**Required task**
Continue the forum thread about organizing a theater's props from the point where it stops.

**** Excerpt ****

# Props Inventory / Management / Organization Systems - NEED HELP!



## Magnolia2011 (Jul 20, 2013)

Hello CBers!

Looking for some advice on props inventory and organization. We have lots of props that are tossed in boxes, closets, shelves - you name it. What we want to do is organize the props and inventory them. The dilemma is this: how best to organize them on the shelves? For example, do we group all the Phones together and label the shelf "Phones" or do we group all stuff (regardless of what it is) that is from a particular show together and call it "whatever show name" or do we put years like "1950s" and anything from the 50s goes there or what is best practice?

Would love to know how others set up organized prop pieces.

Thanks in advance CB

Maggie


----------



## DuckJordan (Jul 20, 2013)

Depends is this a rental place or a house? If a rental place do you always rent the full set of props for the show, for a house do you come back to the shows again and reuse the same props/style?


----------



## Magnolia2011 (Jul 20, 2013)

DuckJordan said:


> Depends is this a rental place or a house? If a rental place do you always rent the full set of props for the show, for a house do you come back to the shows again and reuse the same props/style?



This is our own space - a community theater. We would reuse some props yes, but we don't intend to repeat shows unless several seasons apart. 

Maggie


----------



## DuckJordan (Jul 20, 2013)

Then I would put all your phones in one area and do it that way, maybe even organize by era/design (ex. Put all your second style together, all your 30's era stuff.) For an inventory take pictures and make a folder system. I built a small webpage database for my props but I'm also dealing with well over 20k props in three locations.


----------



## MPowers (Jul 20, 2013)

**** Dataset extract ****

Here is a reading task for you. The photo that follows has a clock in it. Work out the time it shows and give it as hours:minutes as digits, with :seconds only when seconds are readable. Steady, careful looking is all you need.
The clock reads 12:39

****
**** Dataset extract ****

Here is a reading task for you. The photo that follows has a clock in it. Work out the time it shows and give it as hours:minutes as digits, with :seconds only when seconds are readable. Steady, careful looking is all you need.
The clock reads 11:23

****

**The answer**
If you have a large number of items, bar coding is a good choice. Then when you store them by item first, (ex: phones) then by period or specific year if known. Then you can code a group by shows and store the "show" in you computer files as a group. That way if you are searching for a single item, you can go the the shelf with phones and not have to bother with other items. If you are looking for a group of items by period, call that up on the computer and it will tell you which phones, lamps and radios, for example are all from 1930. No guessing as you pull them. If someone needs/wants a "set of props" for a single show, the "show" file will pull up the codes for "that show" and anyone can pull them even though they're not all on the same shelf.


----------



## erosing (Jul 20, 2013)

How much space you have is another factor, along with how many props you have. 

I agree with MPowers, Using phones(or any item), if you had enough in space and quantity, organizing by general item then period may be the easiest to find things. So having all your phones on a 3 shelves and then grouped by decade. Or serving-ware shelved by style and then binned by period. Furniture can get more complicated depending on space available.

As for inventory, cheapest is probably going to be a spreadsheet with the software of your choice. More advanced is going to warrant database software like FileMaker, Access, or similar. Barcodes and QR codes are a good option too. But whatever you choose should be accessible to the present and future staff as far as use and maintenance.


----------



## B_Cut (Nov 7, 2013)

One of our work study students is currently switching over our inventory system from a VERY large Word document to a proper inventory program. http://www.inflowinventory.com/ I have not had a chance to go through it with him, but he says it's easy and very well organized.


----------



## MusicNinja610 (Sep 14, 2018)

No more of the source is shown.